Hal yang perlu kita soroti lebih jauh di sini adalah mekanisme alokasinya. Seringkali di tingkat daerah sekalipun terjadi ketimpangan dalam alokasi. Lagi-lagi ketimpangan terjadi di tingkat kota dan perdesaan, terutama di daerah tertinggal.
Masalah lain yang akan timbul dari desentralisasi fiskal terhadap pendidikan adalah ketimpangan antar daerah. Pemerintah sebenarnya sudah memberlakukan Dana Alokasi Umum maupun Dana Alokasi Khusus untuk membantu daerah yang tidak memiliki kecukuupan sumber daya. Apalagi dari APBD tahun 20009 alokasi daerah terbesar adalah pada belanja pegawai. Dana untuk belanja rutin di sini mendapatkan alokasi yang lebih besar dibandingkan untuk belanja pembangunan. Dengan demikian dapat diambil kesimpulan sementara bahwa peningkatan anggaran pendidikan tersebut belum sepenuhnya dialokasikan dengan baik di tingkat daerah. Yang juga perlu kita soroti lagi adalah bagaimana alokasi tersebut dapat diserap dengan baik oleh masyarakat tanpa adanya kebocoran. Memang daerah diperbolehkan memberlakukan defisit anggaran, namun pelaksanaannya seringkali di tingkat pemerintah daerah "bermain curang", misal dengan pelaporan yang dibuat agar kekurangan dana dapat terkover oleh bantuan dari pusat. Tentu saja hal ini semakin menghambat kemandirian dari tiap daerah.
Untuk itu, perlu diberlakukan mekanisme kontrol dari pusat juga masyarakat di daerah mengenai pelaksanaan desentralisasi fiskal. Selain itu pemerintah juga perlu memetakan pos-pos mana saja yang dapat disediakan oleh swasta, dan mana yang dapat secara efisien disediakan oleh pemda. Dengan demikian tumpang-tindih anggaran tidak akan terjadi, serta dapat mengoptimalkan penyediaan layanan publik khususnya dalam sektor pendidikan kepada masyarakat di daerah.

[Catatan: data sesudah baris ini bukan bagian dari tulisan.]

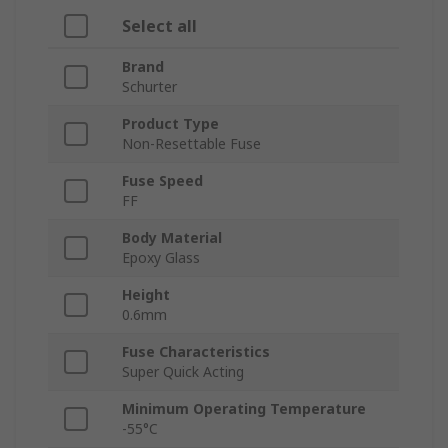
Select all
Brand
Schurter
Product Type
Non-Resettable Fuse
Fuse Speed
FF
Body Material
Epoxy Glass
Height
0.6mm
Fuse Characteristics
Super Quick Acting
Minimum Operating Temperature
-55°C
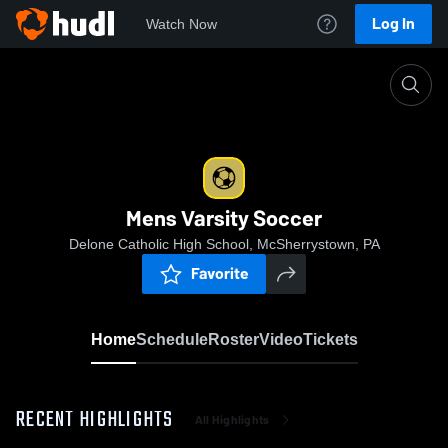
Log In
Watch Now
Home
Mens Varsity Soccer
Mens Varsity Soccer
Delone Catholic High School, McSherrystown, PA
Favorite
Home
Schedule
Roster
Video
Tickets
RECENT HIGHLIGHTS
All Highlights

*Sebagaimana yang disampaikan oleh Prof. Susiyati Bambang Hirawan dalam Pidato Pengukuhan Guru Besar Fakultas Ekonomi Universitas Indonesia yang berjudul "Desentralisasi Fiskal Sebagai Suatu Upaya Meningkatkan Penyediaan Layanan Publik (Bagi Orang Miskin) di Indonesia" pada tanggal 24 Februari 2007 di Jakarta.

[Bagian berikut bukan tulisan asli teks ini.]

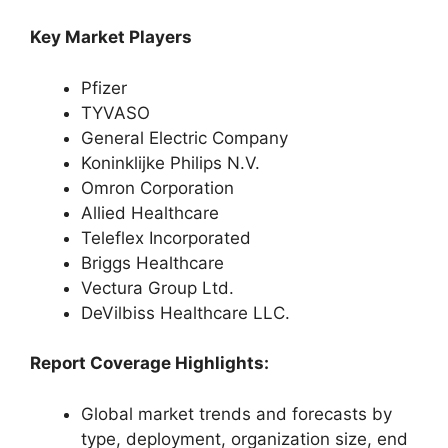
Key Market Players
Pfizer
TYVASO
General Electric Company
Koninklijke Philips N.V.
Omron Corporation
Allied Healthcare
Teleflex Incorporated
Briggs Healthcare
Vectura Group Ltd.
DeVilbiss Healthcare LLC.
Report Coverage Highlights:
Global market trends and forecasts by
type, deployment, organization size, end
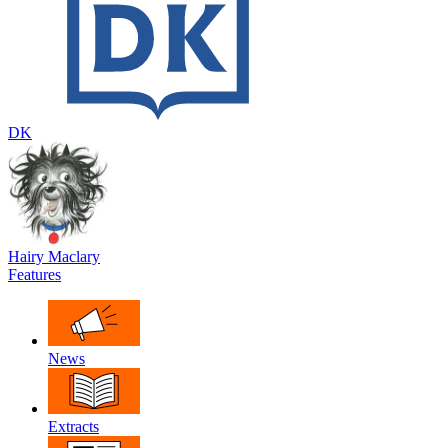
DK
Hairy Maclary
Features
News
Extracts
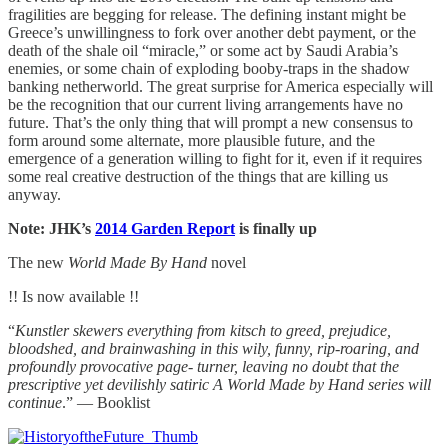
fragilities are begging for release. The defining instant might be
Greece’s unwillingness to fork over another debt payment, or the
death of the shale oil “miracle,” or some act by Saudi Arabia’s
enemies, or some chain of exploding booby-traps in the shadow
banking netherworld. The great surprise for America especially will
be the recognition that our current living arrangements have no
future. That’s the only thing that will prompt a new consensus to
form around some alternate, more plausible future, and the
emergence of a generation willing to fight for it, even if it requires
some real creative destruction of the things that are killing us
anyway.
Note: JHK’s
2014 Garden Report
is finally up
The new
World Made By Hand
novel
!! Is now available !!
“
Kunstler skewers everything from kitsch to greed, prejudice,
bloodshed, and brainwashing in this wily, funny, rip-roaring, and
profoundly provocative page- turner, leaving no doubt that the
prescriptive yet devilishly satiric A World Made by Hand series will
continue
.” — Booklist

Buka-buka file lama, kemudian menemukan beberapa arsip tulisan agak serius. Kemudian bertanya pada diri sendiri, “saya pernah nulis ini ya?” hahaha…bahkan saya lupa pernah menulis ini untuk tugas kelas Ekonomika Publik. Karena pada akhirnya saya tidak mendapat kesempatan maju menerangkan hasil tulisan saya waktu itu, maka biarlah saya post di blog saja. Siapa tahu ada yang mau review lagi. Saya tahu, kesimpulannya maksa banget dan sepertinya sudah tidak relevan dan akan menuai banyak kecaman. Hahaha...Maklum ini tulisan waktu masih unyu dalam bidang ekonomi (meski sekarang pun masih unyuuu…^^V) dan ditulis dalam keadaan ngantuk.